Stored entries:

·····

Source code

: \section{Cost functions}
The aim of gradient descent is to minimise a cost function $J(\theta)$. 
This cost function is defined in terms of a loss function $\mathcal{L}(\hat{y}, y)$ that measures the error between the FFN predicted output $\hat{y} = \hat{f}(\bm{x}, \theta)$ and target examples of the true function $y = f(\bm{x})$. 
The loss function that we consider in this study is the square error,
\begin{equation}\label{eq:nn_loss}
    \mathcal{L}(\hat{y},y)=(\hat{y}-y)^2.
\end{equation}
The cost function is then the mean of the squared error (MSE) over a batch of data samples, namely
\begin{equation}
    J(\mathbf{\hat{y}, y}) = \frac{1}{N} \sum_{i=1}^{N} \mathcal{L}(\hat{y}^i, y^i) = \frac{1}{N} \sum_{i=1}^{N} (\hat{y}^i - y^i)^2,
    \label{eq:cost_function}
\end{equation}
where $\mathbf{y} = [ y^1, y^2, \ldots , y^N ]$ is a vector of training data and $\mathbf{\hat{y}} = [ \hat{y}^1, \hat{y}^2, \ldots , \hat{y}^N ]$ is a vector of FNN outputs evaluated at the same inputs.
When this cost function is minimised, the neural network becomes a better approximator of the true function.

·····

## What you need to do:
Please report every line among the entries that includes "begin".

## Result of the exercise:
\begin{equation}\label{eq:nn_loss}
\begin{equation}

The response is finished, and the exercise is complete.